30 June 2023
The Health and Social Care Quality Improvement (HSCQI) Timely Access to Safe Care (TASC) programme has identified three project areas now going forward to scale and spread regionally. The HSCQI TASC programme involves the HSC Trusts engaging in quality improvement (QI) projects to improve timely access to safe care.
At the outset of this work, Trusts identified twenty-one QI projects to participate in Stage 1 of TASC under 6 workstreams, agreed by the HSCQI Leadership Alliance. The six workstreams were social care, scheduled inpatients, scheduled outpatients, unscheduled care, learning/intellectual disability and mental health. The TASC programme was designed, based on available evidence and a lengthy series of engagement events with key stakeholders, as a 2-stage model. Stage 1, which commenced in November 2022 and ended with a recent celebration event, involved local testing of QI projects – using recognised QI methodology, data and evidence and the sharing of learning on a regional basis through a collaboration-based approach
Three project areas have been selected as being in the readiest for system-wide scale and spread at this time and selected to progress, in the first instance, to TASC stage 2:
- Social care: Unallocated Cases in Children’s Services
- Mental Health: Improving Access to Adult Psychological Services
- Scheduled Outpatients: Improving Access to Physiotherapy and Occupational Therapy Services
Stage 2, which will run from September 2023 until June 2024, will be the scale and spread stage, where a number of projects will be supported to scale improvement across the region. Trusts have been working at pace to identify how they can adopt the identified projects and take on the learning in their own settings.

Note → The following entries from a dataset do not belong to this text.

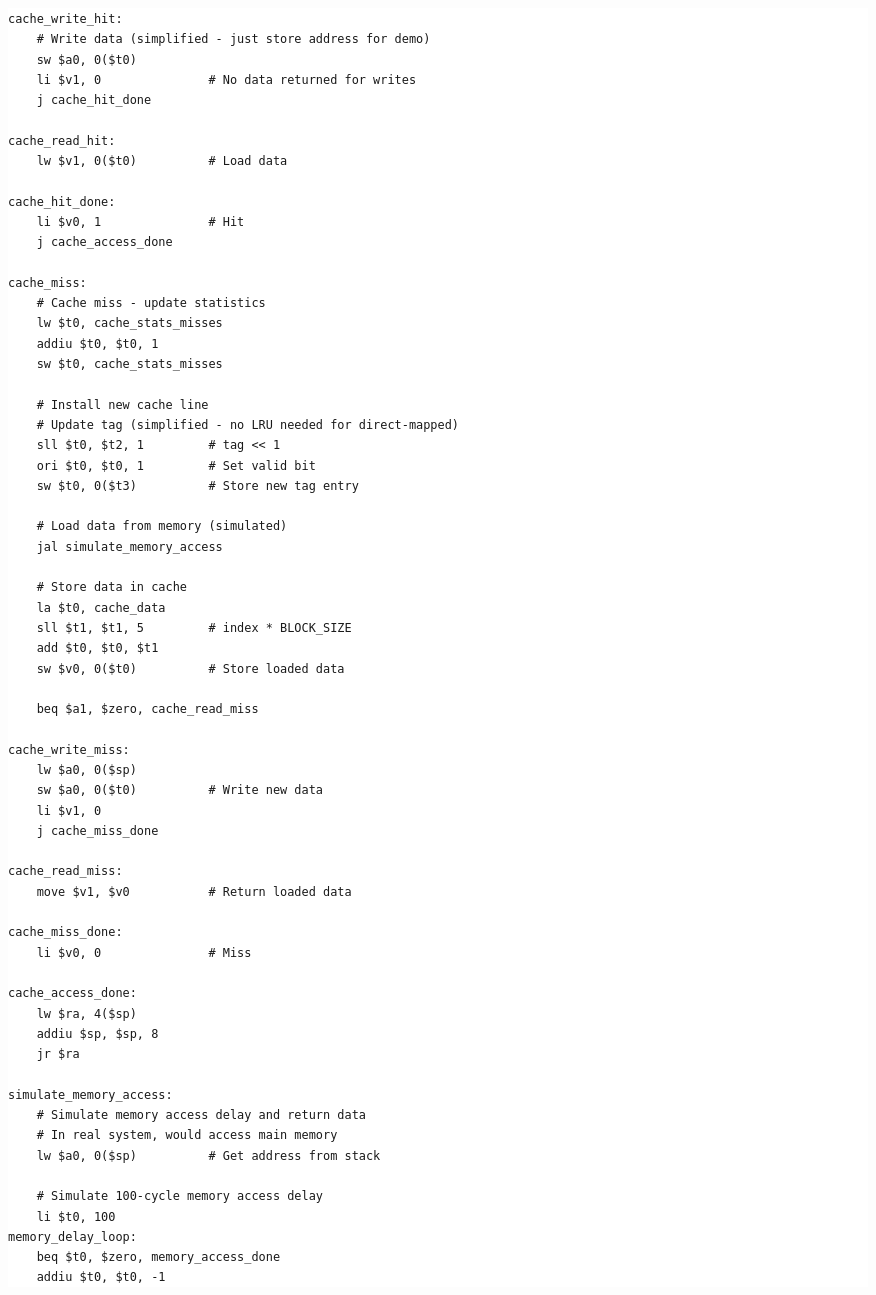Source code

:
 ```assembly
cache_write_hit:
    # Write data (simplified - just store address for demo)
    sw $a0, 0($t0)
    li $v1, 0               # No data returned for writes
    j cache_hit_done
    
cache_read_hit:
    lw $v1, 0($t0)          # Load data
    
cache_hit_done:
    li $v0, 1               # Hit
    j cache_access_done
    
cache_miss:
    # Cache miss - update statistics
    lw $t0, cache_stats_misses
    addiu $t0, $t0, 1
    sw $t0, cache_stats_misses
    
    # Install new cache line
    # Update tag (simplified - no LRU needed for direct-mapped)
    sll $t0, $t2, 1         # tag << 1
    ori $t0, $t0, 1         # Set valid bit
    sw $t0, 0($t3)          # Store new tag entry
    
    # Load data from memory (simulated)
    jal simulate_memory_access
    
    # Store data in cache
    la $t0, cache_data
    sll $t1, $t1, 5         # index * BLOCK_SIZE  
    add $t0, $t0, $t1
    sw $v0, 0($t0)          # Store loaded data
    
    beq $a1, $zero, cache_read_miss
    
cache_write_miss:
    lw $a0, 0($sp)
    sw $a0, 0($t0)          # Write new data
    li $v1, 0
    j cache_miss_done
    
cache_read_miss:
    move $v1, $v0           # Return loaded data
    
cache_miss_done:
    li $v0, 0               # Miss
    
cache_access_done:
    lw $ra, 4($sp)
    addiu $sp, $sp, 8
    jr $ra

simulate_memory_access:
    # Simulate memory access delay and return data
    # In real system, would access main memory
    lw $a0, 0($sp)          # Get address from stack
    
    # Simulate 100-cycle memory access delay
    li $t0, 100
memory_delay_loop:
    beq $t0, $zero, memory_access_done
    addiu $t0, $t0, -1
```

Pictured below the TASC Programme participants and ScIL graduates
Speaking at the TASC event to celebrate the valuable work undertaken across HSC on the programme, Dr Aideen Keaney, Director HSCQI, commented:
‘The HSCQI improving Timely Access to Safe Care (TASC) Regional Scale and Spread Programme has demonstrated the power of connecting as a system. TASC has given frontline teams an opportunity to share learning and to co-design a pathway to support the scale and spread of evidence-based improvement at pace. The commitment of local teams, along with executive sponsorship support, has been key to establishing the programme. The collective on-going dedication of these teams to seek ways to improve the quality of care provided for patients, service users and carers has been the driving force of this programme. It is great to see how the TASC programme has enabled all of us to connect as a Health and Social Care Quality Improvement Network and as a Health and Social Care System in order to share learning focused on improving access to safe care.’